Unless there was error in the admission of some material part of the testimony above recited, it seems clear to us that there was sufficient evidence to be submitted to the jury as to defendant’s liability. The jury, and not the court, was the tribunal to weigh the value of the testimony introduced by plaintiff and of that introduced by the defendant; to contradict it or to show contributory negligence. The jury has decided, and, unless evidence objected to was erroneously admitted, the matter ends so far as the court is concerned. As to defendant’s objection to the admission of evidence, that several automobiles had stalled at the same place, we think that such testimony is admissible: Gynther v. Brown & McCabe, 67 Or. 310, 319 (134 P. 1186) Coates v. Marion County, 96 Or. 334, 340 (189 P. 903).
It was not improper to admit evidence that the defendant was informed of the conditions at the point in controversy. It tended to preclude the assumption that the conditions had occurred so recently that defendant had no notice of them and consequently no time to correct them. It may well be that a single isolated instance of a prior accident in the same locality might not be evidence of the dangerous condition of the track and its surroundings. We are clear that where, as here, evidence of frequent, though not precisely identical, instances of the same character at the same spot, constitutes some evidence that the locality is unsafe.

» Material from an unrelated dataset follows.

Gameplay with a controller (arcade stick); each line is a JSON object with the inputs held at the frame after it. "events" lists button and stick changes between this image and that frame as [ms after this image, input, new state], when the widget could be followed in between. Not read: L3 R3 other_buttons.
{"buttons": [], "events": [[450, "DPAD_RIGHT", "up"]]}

*426The third and last assignment of error is to the following instructions given by the court:
“You are also instructed, ladies and gentlemen — I don’t know whether I have covered that before or not — that if you find that the defendant or its motorman in operating its train saw the plaintiff’s intestate on the track in the automobile, a sufficient distance away from the deceased, to have enabled it to have stopped its train, it was defendant’s duty to stop its train, and the failure to do so under such circumstances would constitute negligence on the part of the defendant; if you find that was the case, then the plaintiff would be entitled to recover, if that was one of the proximate causes of decedent’s death, unless you should find also that plaintiff’s intestate, Mr. Sheard, negligently or voluntarily drove upon the track and placed himself in the position in which he was when he was struck or his truck was struck by the train. ”
The instruction, so far as it went, correctly stated the law, though not clearly, and was subject to some criticism, perhaps by both parties, but upon an exception being interposed by defendant’s counsel, the court said:
“I thought I was giving the instruction you requested, Mr .Holland — I will give the instruction you requested — the trainmen were not required to anticipate that a vehicle would be traveling or standing at the place of the accident, but they had a right to assume that no vehicle would be at such a place or at that place, but if in the exercise of ordinary care they should have seen and observed it, then it was their duty if they did see it — or if they should have seen it in the exercise of ordinary care — then it was their duty to avoid striking it.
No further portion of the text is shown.